Please print each of the items below again, line for line, without changing anything.

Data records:
=-=-=
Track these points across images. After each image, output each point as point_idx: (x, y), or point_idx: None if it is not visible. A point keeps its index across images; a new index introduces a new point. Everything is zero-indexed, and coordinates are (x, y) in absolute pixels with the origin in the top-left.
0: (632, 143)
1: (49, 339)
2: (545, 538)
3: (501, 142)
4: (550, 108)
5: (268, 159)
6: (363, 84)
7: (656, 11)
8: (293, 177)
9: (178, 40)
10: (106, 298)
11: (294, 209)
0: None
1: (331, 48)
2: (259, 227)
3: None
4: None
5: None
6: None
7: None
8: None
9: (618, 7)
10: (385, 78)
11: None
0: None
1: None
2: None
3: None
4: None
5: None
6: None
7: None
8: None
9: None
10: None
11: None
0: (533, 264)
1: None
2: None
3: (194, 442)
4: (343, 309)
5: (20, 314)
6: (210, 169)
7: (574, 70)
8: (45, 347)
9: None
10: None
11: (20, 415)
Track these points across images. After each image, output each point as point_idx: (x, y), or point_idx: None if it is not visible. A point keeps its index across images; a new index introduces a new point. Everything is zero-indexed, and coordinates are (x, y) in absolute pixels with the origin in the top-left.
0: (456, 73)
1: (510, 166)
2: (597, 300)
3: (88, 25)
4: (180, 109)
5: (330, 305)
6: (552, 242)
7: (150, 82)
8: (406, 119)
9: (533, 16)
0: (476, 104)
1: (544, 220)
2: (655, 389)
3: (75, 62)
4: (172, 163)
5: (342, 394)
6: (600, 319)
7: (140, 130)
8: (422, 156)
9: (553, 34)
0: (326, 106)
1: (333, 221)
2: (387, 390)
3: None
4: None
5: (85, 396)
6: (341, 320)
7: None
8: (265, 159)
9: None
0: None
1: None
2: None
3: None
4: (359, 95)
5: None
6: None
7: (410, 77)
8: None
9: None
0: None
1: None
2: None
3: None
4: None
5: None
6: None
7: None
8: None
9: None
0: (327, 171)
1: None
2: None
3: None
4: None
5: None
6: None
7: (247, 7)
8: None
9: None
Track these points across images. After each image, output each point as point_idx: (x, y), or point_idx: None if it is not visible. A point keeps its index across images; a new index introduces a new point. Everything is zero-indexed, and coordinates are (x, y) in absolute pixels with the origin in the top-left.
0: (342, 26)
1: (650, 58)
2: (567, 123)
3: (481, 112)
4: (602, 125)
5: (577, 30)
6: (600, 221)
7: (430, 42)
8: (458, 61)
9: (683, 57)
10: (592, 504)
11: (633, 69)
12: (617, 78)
=-=-=
### The completed task
Track these points across images. After each image, output each point as point_idx: (x, y), or point_idx: None if it is not visible. A point keeps its index across images; a new index introduces a new point. Everything is zero-indexed, and coordinates are (x, y) in absolute pixels with the origin in the top-left.
0: (632, 143)
1: (49, 339)
2: (545, 538)
3: (501, 142)
4: (550, 108)
5: (268, 159)
6: (363, 84)
7: (656, 11)
8: (293, 177)
9: (178, 40)
10: (106, 298)
11: (294, 209)
0: None
1: (331, 48)
2: (259, 227)
3: None
4: None
5: None
6: None
7: None
8: None
9: (618, 7)
10: (385, 78)
11: None
0: None
1: None
2: None
3: None
4: None
5: None
6: None
7: None
8: None
9: None
10: None
11: None
0: (533, 264)
1: None
2: None
3: (194, 442)
4: (343, 309)
5: (20, 314)
6: (210, 169)
7: (574, 70)
8: (45, 347)
9: None
10: None
11: (20, 415)
Track these points across images. After each image, output each point as point_idx: (x, y), or point_idx: None if it is not visible. A point keeps its index across images; a new index introduces a new point. Everything is zero-indexed, and coordinates are (x, y) in absolute pixels with the origin in the top-left.
0: (456, 73)
1: (510, 166)
2: (597, 300)
3: (88, 25)
4: (180, 109)
5: (330, 305)
6: (552, 242)
7: (150, 82)
8: (406, 119)
9: (533, 16)
0: (476, 104)
1: (544, 220)
2: (655, 389)
3: (75, 62)
4: (172, 163)
5: (342, 394)
6: (600, 319)
7: (140, 130)
8: (422, 156)
9: (553, 34)
0: (326, 106)
1: (333, 221)
2: (387, 390)
3: None
4: None
5: (85, 396)
6: (341, 320)
7: None
8: (265, 159)
9: None
0: None
1: None
2: None
3: None
4: (359, 95)
5: None
6: None
7: (410, 77)
8: None
9: None
0: None
1: None
2: None
3: None
4: None
5: None
6: None
7: None
8: None
9: None
0: (327, 171)
1: None
2: None
3: None
4: None
5: None
6: None
7: (247, 7)
8: None
9: None
Track these points across images. After each image, output each point as point_idx: (x, y), or point_idx: None if it is not visible. A point keeps its index across images; a new index introduces a new point. Everything is zero-indexed, and coordinates are (x, y) in absolute pixels with the origin in the top-left.
0: (342, 26)
1: (650, 58)
2: (567, 123)
3: (481, 112)
4: (602, 125)
5: (577, 30)
6: (600, 221)
7: (430, 42)
8: (458, 61)
9: (683, 57)
10: (592, 504)
11: (633, 69)
12: (617, 78)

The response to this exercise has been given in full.